Na sua argumentação, contrária ao projeto de privatização da Casal, Dafne Orion afirma que não se trata de uma batalha entre o setor público e a iniciativa privada, mas de uma luta pelo direito de acesso a água para todos. “Temos exemplos bem sucedidos de parceria público-privada, como as PPP da cidade do Recife (PE) , limitadas à área de esgotamento sanitário, mas cuja arrecadação/faturamento segue sendo administrada pelo companhia pública. Isso dá garantias de compromisso de atendimento a toda a população” – argumenta ela.

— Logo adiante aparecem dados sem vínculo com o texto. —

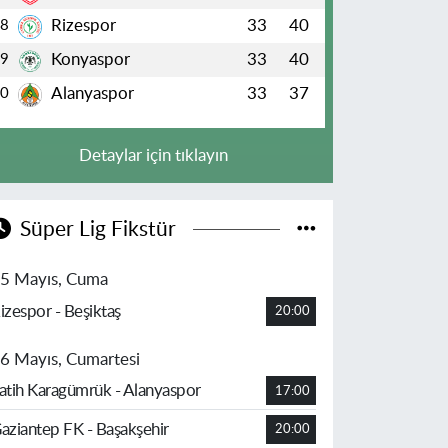
Rizespor
33
40
8
Konyaspor
33
40
9
Alanyaspor
33
37
10
Detaylar için tıklayın
Süper Lig Fikstür
5 Mayıs, Cuma
izespor - Beşiktaş
20:00
6 Mayıs, Cumartesi
atih Karagümrük - Alanyaspor
17:00
aziantep FK - Başakşehir
20:00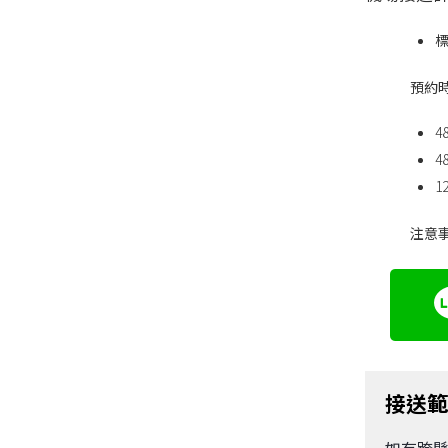
預約
注意
接送
如有跨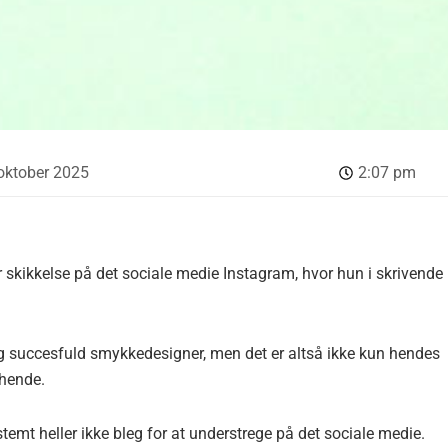
oktober 2025
2:07 pm
r skikkelse på det sociale medie Instagram, hvor hun i skrivende
 succesfuld smykkedesigner, men det er altså ikke kun hendes
 hende.
emt heller ikke bleg for at understrege på det sociale medie.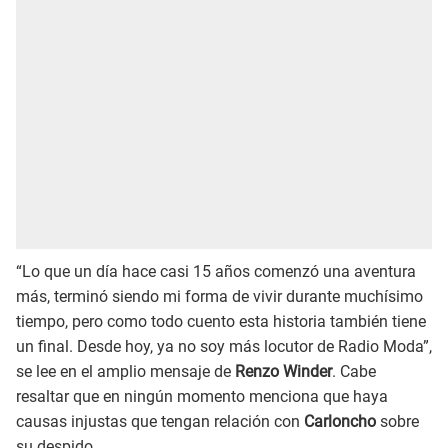
“Lo que un día hace casi 15 años comenzó una aventura
más, terminó siendo mi forma de vivir durante muchísimo
tiempo, pero como todo cuento esta historia también tiene
un final. Desde hoy, ya no soy más locutor de Radio Moda”,
se lee en el amplio mensaje de
Renzo Winder
. Cabe
resaltar que en ningún momento menciona que haya
causas injustas que tengan relación con
Carloncho
sobre
su despido.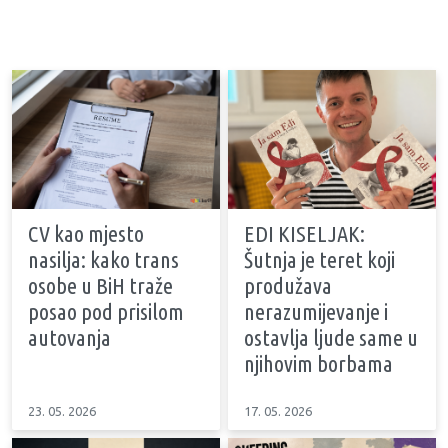
CV kao mjesto
EDI KISELJAK:
nasilja: kako trans
Šutnja je teret koji
osobe u BiH traže
produžava
posao pod prisilom
nerazumijevanje i
autovanja
ostavlja ljude same u
njihovim borbama
23. 05. 2026
17. 05. 2026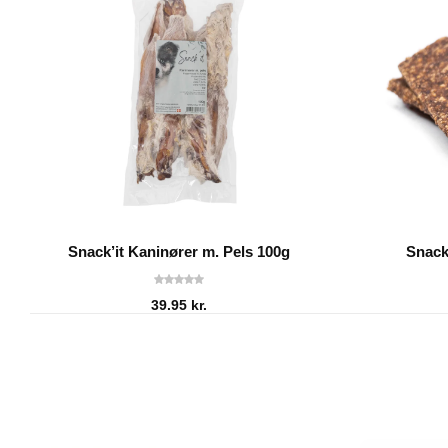
Snack’it Kaninører m. Pels 100g
Snack
39.95
kr.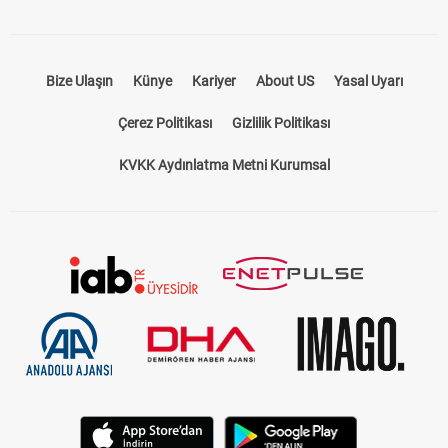
Bize Ulaşın
Künye
Kariyer
About US
Yasal Uyarı
Çerez Politikası
Gizlilik Politikası
KVKK Aydınlatma Metni Kurumsal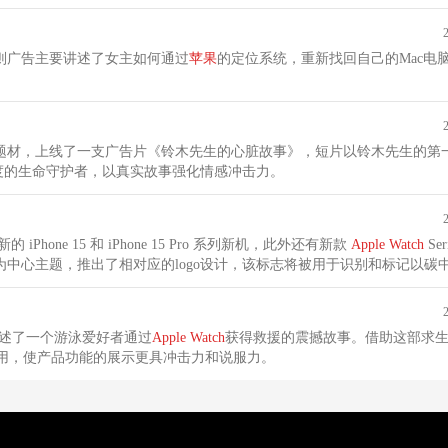
c》，这则广告主要讲述了女主如何通过
苹果
的定位系统，重新找回自己的Mac电
题材，上线了一支广告片《铃木先生的心脏故事》，短片以铃木先生的第
度的生命守护者，以真实故事强化情感冲击力。
Phone 15 和 iPhone 15 Pro 系列新机，此外还有新款
Apple
Watch
Ser
”为中心主题，推出了相对应的logo设计，该标志将被用于识别和标记以碳
》，讲述了一个游泳爱好者通过
Apple
Watch
获得救援的震撼故事。借助这部求
作用，使产品功能的展示更具冲击力和说服力。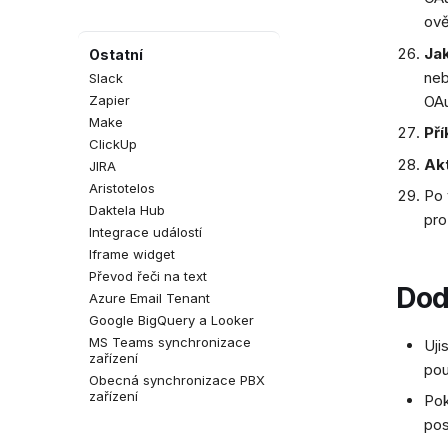
ově
Jak
Ostatní
neb
Slack
OAu
Zapier
Make
Pří
ClickUp
Akt
JIRA
Aristotelos
Po 
Daktela Hub
pro
Integrace událostí
Iframe widget
Převod řeči na text
Dod
Azure Email Tenant
Google BigQuery a Looker
MS Teams synchronizace
Uji
zařízení
pou
Obecná synchronizace PBX
zařízení
Pok
pos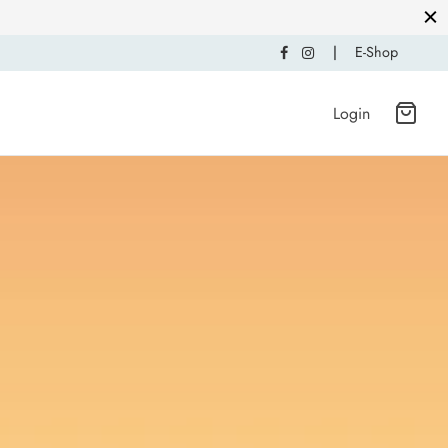
|
E-Shop
Login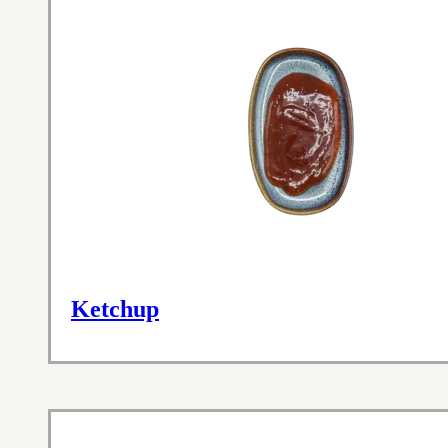
Ketchup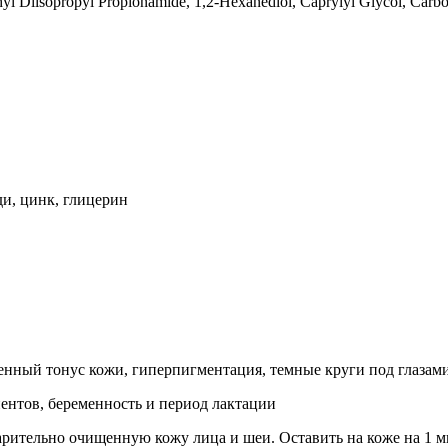
thyl Diisopropyl Propionamide, 1,2-Hexanediol, Caprylyl Glycol, Carb
и, цинк, глицерин
енный тонус кожи, гиперпигментация, темные круги под глазами
нтов, беременность и период лактации
рительно очищенную кожу лица и шеи. Оставить на коже на 1 ми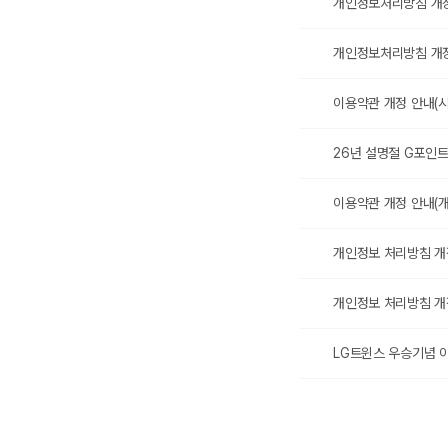
개인정보처리방침 개정안내
개인정보처리방침 개정(시
이용약관 개정 안내(시행일
26년 설명절 G포인
이용약관 개정 안내(개정일
개인정보 처리방침 개정
개인정보 처리방침 개정안
LG트윈스 우승기념 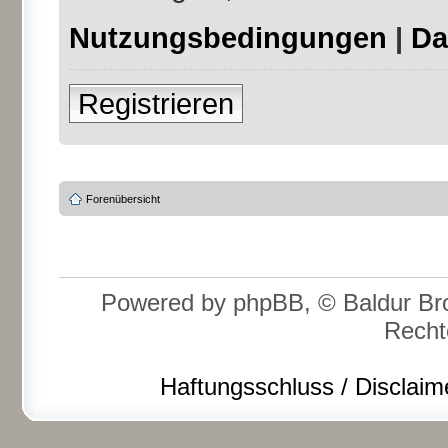
Nutzungsbedingungen
|
Da
Registrieren
Forenübersicht
Powered by phpBB, © Baldur Bro
Recht
Haftungsschluss / Disclaim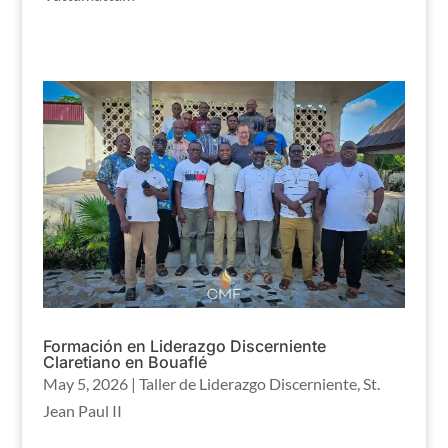
Formación en Liderazgo Discerniente
Claretiano en Bouaflé
May 5, 2026
|
Taller de Liderazgo Discerniente
,
St.
Jean Paul II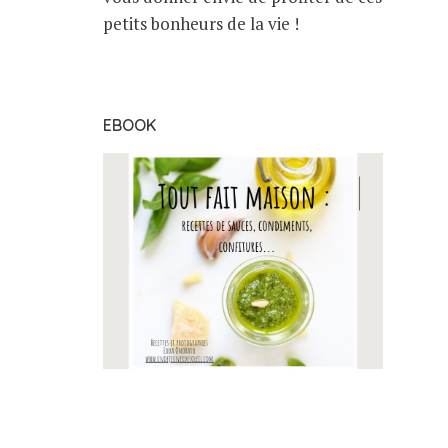
petits bonheurs de la vie !
EBOOK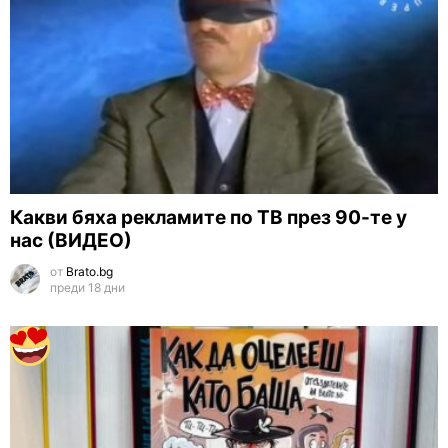
Какви бяха рекламите по ТВ през 90-те у
нас (ВИДЕО)
от
Brato.bg
преди 18 дни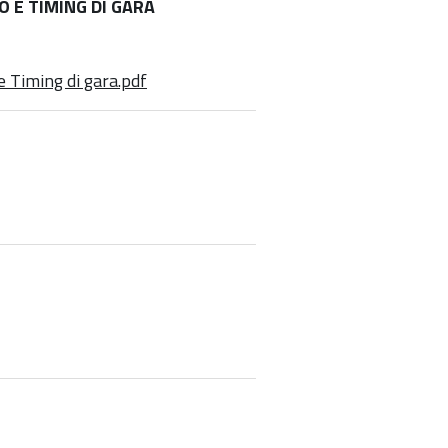
 E TIMING DI GARA
 e Timing di gara.pdf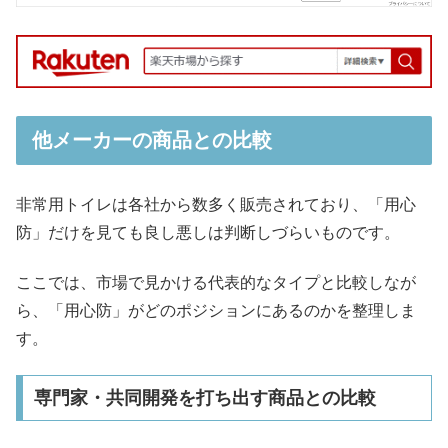
他メーカーの商品との比較
非常用トイレは各社から数多く販売されており、「用心
防」だけを見ても良し悪しは判断しづらいものです。
ここでは、市場で見かける代表的なタイプと比較しなが
ら、「用心防」がどのポジションにあるのかを整理しま
す。
専門家・共同開発を打ち出す商品との比較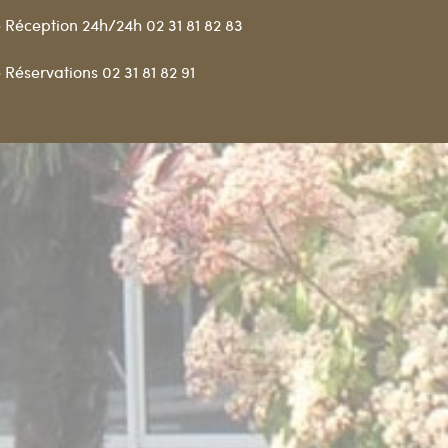
 Réception 24h/24h 02 31 81 82 83
 Réservations 02 31 81 82 91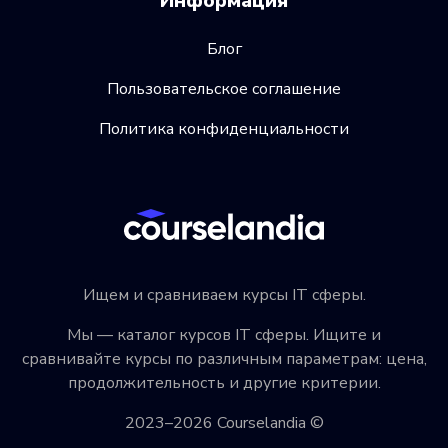
Информация
Блог
Пользовательское соглашение
Политика конфиденциальности
Ищем и сравниваем курсы IT сферы.
Мы — каталог курсов IT сферы. Ищите и
сравнивайте курсы по различным параметрам: цена,
продолжительность и другие критерии.
2023–2026 Courselandia ©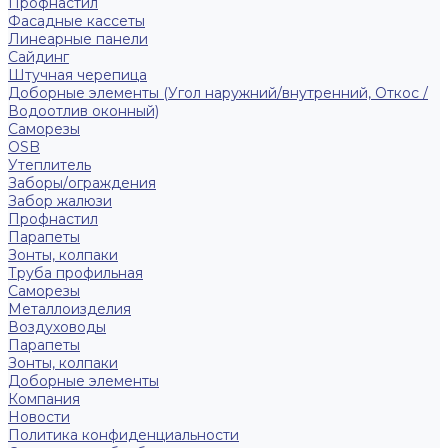
Профнастил
Фасадные кассеты
Линеарные панели
Сайдинг
Штучная черепица
Доборные элементы (Угол наружний/внутренний, Откос /
Водоотлив оконный)
Саморезы
OSB
Утеплитель
Заборы/ограждения
Забор жалюзи
Профнастил
Парапеты
Зонты, колпаки
Труба профильная
Саморезы
Металлоизделия
Воздуховоды
Парапеты
Зонты, колпаки
Доборные элементы
Компания
Новости
Политика конфиденциальности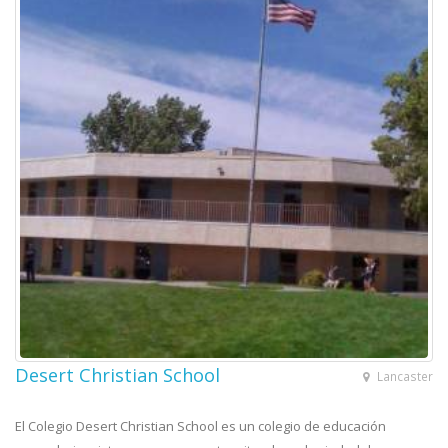
Desert Christian School
Lancaster
El Colegio Desert Christian School es un colegio de educación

A presidente do SindUbranitários diz que o debate sobre o assunto não considerou as questões sociais e o direito do acesso a água. “O programa PPI [programa de parcerias e investimentos], inaugurando pelo governo Temer e aprofundado no governo Bolsonaro, tem um único objetivo: permitir que empresas privadas, ligadas a bancos, obtenham lucro com serviços tão importantes como os de abastecimento e saneamento. É a mercantilização da água, ou seja, o comércio da vida”- alertou Dafne Orion.
Repúdio
Em manifestação pública, logo após a aprovação do Projeto de Lei 4162, que privatiza a água no Brasil, pelo Senado, o Sindicato dos Urbanitários de Alagoas repudiou a postura dos senadores Rodrigo Cunha (PSDB) e Fernando Collor (PROS), que votaram favorável ao projeto. “A aprovação do PL 4162 é extremamente grave, pois muda o marco do setor, extinguindo o modelo atual de contrato entre os municípios e as empresas estaduais de água e esgoto. O novo marco retira autonomia dos municípios e transforma os contratos em vigor em concessões com a empresa privada que vier a assumir a estatal”- diz nota do sindicato.